There was no news except the official German bulletins. Families whose fathers and brothers were with the French armies had to wait sometimes two years for news of their death. These French people did not know until the War was practically over what a poilu was. Able-bodied men were liable for service in labor battalions far from home or just behind the front. Everyone had to have identification cards, stamped periodically. Those who were caught without went to jail. Patriotic citizens refused to trade with the Germans, but few were pure patriots. Many a burgher lined his purse and kept a clear conscience by dealing through an agent. Anonymous letters of accusation against fellow-Frenchmen were so common they were posted on bulletin boards by the Ger mans, with the inscription: "This is how the French treat their fellow-countrymen."

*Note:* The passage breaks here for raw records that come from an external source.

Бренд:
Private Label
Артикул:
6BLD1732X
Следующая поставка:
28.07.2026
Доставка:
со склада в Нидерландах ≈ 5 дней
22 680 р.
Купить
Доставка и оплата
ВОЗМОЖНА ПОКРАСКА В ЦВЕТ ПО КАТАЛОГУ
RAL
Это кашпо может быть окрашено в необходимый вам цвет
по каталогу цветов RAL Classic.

As food supplies shrank to nearly nothing, "the inhabitants of these occupied territories reverted to a state of savagery, a sort of primitive civilization, in which each individual, according to his taste, his knowledge, and his resources, made, exchanged, and consumed what he could." The winter of 1917 was so cold that the sewers froze, flooded the streets. For fuel the poor had to use their furniture, finally even the doors and stairways of their houses. One benefactor got the idea of dredging up coal-dusty mud from the bed of the canal, handing over this slimy substitute to anyone who would cart it away.

The physique and morale of the invaders, caught in the same steel trap as the French, began to waste away. The Sennevilliers lime-kilns were converted into incinerators for dead bodies, clipped together in naked bales of four. The kilns were served by a prison camp of madmen guarded by cripples. "They could be seen any day at their task, stopping suddenly to salute empty space, or tearing their hair and groaning."

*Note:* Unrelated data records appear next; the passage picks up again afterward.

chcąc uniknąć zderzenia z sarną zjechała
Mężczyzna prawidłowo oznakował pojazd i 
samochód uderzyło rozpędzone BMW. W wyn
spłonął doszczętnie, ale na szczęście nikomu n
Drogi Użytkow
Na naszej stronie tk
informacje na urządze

When the Germans at last retreated and the first English troops appeared it was like the beginning of the world, but the countryside looked more like the end of one--"the ruins of their dead industries, fifty percent of their people destroyed by consumption, starvation, and cold, their grass-grown streets, their peeling housefronts, their dwellings without furniture or doors, without windows, without light, without warmth!" But it had been an industrial, productive land; soon factories were rebuilding, mills once again breathing out smoke. In the first flush of victory there was a flurry about "traitors" and "dealers with the enemy," but with returning prosperity the War was forgotten. Even the heroes--and there had been some--were forgotten. "One can't, as people began to say, be grateful for ever."

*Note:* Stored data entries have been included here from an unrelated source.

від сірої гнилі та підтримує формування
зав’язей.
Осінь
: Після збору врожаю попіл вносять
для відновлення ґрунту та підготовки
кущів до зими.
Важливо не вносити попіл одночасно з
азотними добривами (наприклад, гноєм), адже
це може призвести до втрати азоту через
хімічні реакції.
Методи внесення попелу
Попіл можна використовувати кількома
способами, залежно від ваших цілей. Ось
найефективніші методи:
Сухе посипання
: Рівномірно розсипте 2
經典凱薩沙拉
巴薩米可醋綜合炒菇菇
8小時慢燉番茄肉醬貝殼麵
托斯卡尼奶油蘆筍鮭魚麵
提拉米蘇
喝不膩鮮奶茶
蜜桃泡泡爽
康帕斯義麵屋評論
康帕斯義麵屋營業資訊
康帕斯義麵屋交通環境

The Author. Maxence van der Meersch is a native of Roubaix, one of the occupied towns he writes about. He still lives there, with his wife and six-year-old daughter. He was seven when the German invasion engulfed his town, eleven when it ebbed. After the War he finished his education at nearby Tourcoing and the University at Lille, where he took degrees in law and literature. He won two national prizes for writing before he was 20, published five shorter novels before Invasion. His businessman father acts as his literary agent. Invasion (published in France in 1935) made a stir, was touted for the Prix Goncourt but did not get it. Author van der Meersch won the prize the following year with his next book, L'Empreinte du dieu, not yet translated.